Source text:

Eaglehawk Waterhole (SA)

On the 20th of December 2013 – thanks to the generous financial support of the Native Vegetation Council and Nature Foundation SA Inc. – Eaglehawk Waterhole became Nature Glenelg Trust’s first Habitat Restoration Reserve.

This project is proudly supported by:

Background Information on the property:

Eaglehawk Waterhole is a 684 ha private property in the Upper South East of South Australia, situated approximately 2 km west of the Little Desert National Park and state border with Victoria.

Although partly protected under conservation agreements, the vast majority of the property (510 hectares) has been farmed (grazed by sheep), but retains significant established tree, shrub and understorey cover, and a range of important biodiversity values that will respond favourably to protection, restoration and conservation management.

The property forms part of a general area (the Bangham district) with higher native vegetation remnancy that was highlighted as a priority zone for conservation activities in the Biodiversity Plan for the South East (Croft et al 1999). The property also retains important, currently unprotected habitat for species and communities listed under the EPBC Act 1999, such as the South-eastern Red-tailed Black-cockatoo and (the newly listed) Seasonal Herbaceous Wetlands of the lowland plains.

This project will:

  1. enable perpetual protection & restoration of 510 hectares of grassy woodland, heathy woodland, heathland and wetland habitat in a strategic district where increasing landscape connectivity is a priority activity,
  2. grow the National Reserve System (NRS) estate in an under-represented bioregion,
  3. contribute to the recovery of EPBC Act listed species and communities, and
  4. provide a community hub and strategic demonstration site for the public to experience, learn about, & become involved in, large-scale habitat restoration.

The property satisfied several criteria that make it a high priority for restoration, namely:

  • Size: 510 hectares of the total property size (684 ha) will directly benefit from stock removal, natural regeneration and revegetation works as a result of this project. This will  constitute one of the largest restoration projects ever undertaken in the South East region.

Exercise brief:
Please copy out the entire Eaglehawk Waterhole text word for word. The listing has nothing to do with this.

Dataset content:
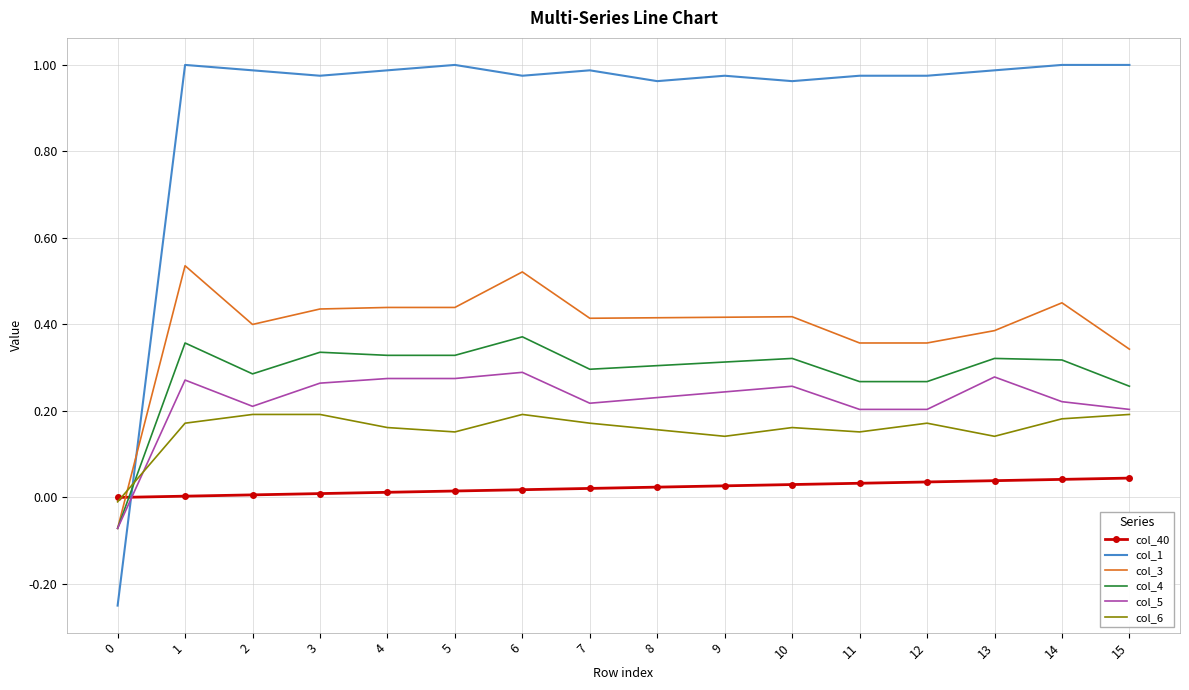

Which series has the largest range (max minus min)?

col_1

--

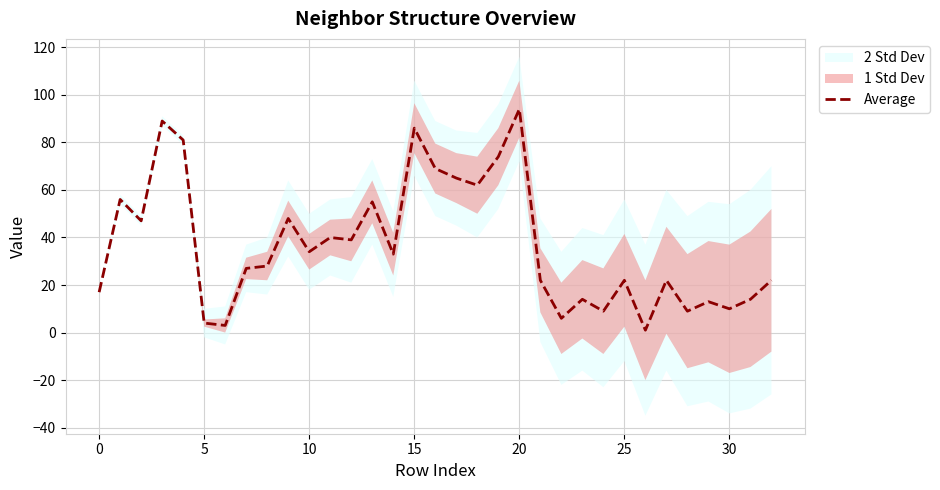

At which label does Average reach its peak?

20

Output for this task:
Eaglehawk Waterhole (SA)

On the 20th of December 2013 – thanks to the generous financial support of the Native Vegetation Council and Nature Foundation SA Inc. – Eaglehawk Waterhole became Nature Glenelg Trust’s first Habitat Restoration Reserve.

This project is proudly supported by:

Background Information on the property:

Eaglehawk Waterhole is a 684 ha private property in the Upper South East of South Australia, situated approximately 2 km west of the Little Desert National Park and state border with Victoria.

Although partly protected under conservation agreements, the vast majority of the property (510 hectares) has been farmed (grazed by sheep), but retains significant established tree, shrub and understorey cover, and a range of important biodiversity values that will respond favourably to protection, restoration and conservation management.

The property forms part of a general area (the Bangham district) with higher native vegetation remnancy that was highlighted as a priority zone for conservation activities in the Biodiversity Plan for the South East (Croft et al 1999). The property also retains important, currently unprotected habitat for species and communities listed under the EPBC Act 1999, such as the South-eastern Red-tailed Black-cockatoo and (the newly listed) Seasonal Herbaceous Wetlands of the lowland plains.

This project will:

  1. enable perpetual protection & restoration of 510 hectares of grassy woodland, heathy woodland, heathland and wetland habitat in a strategic district where increasing landscape connectivity is a priority activity,
  2. grow the National Reserve System (NRS) estate in an under-represented bioregion,
  3. contribute to the recovery of EPBC Act listed species and communities, and
  4. provide a community hub and strategic demonstration site for the public to experience, learn about, & become involved in, large-scale habitat restoration.

The property satisfied several criteria that make it a high priority for restoration, namely:

  • Size: 510 hectares of the total property size (684 ha) will directly benefit from stock removal, natural regeneration and revegetation works as a result of this project. This will  constitute one of the largest restoration projects ever undertaken in the South East region.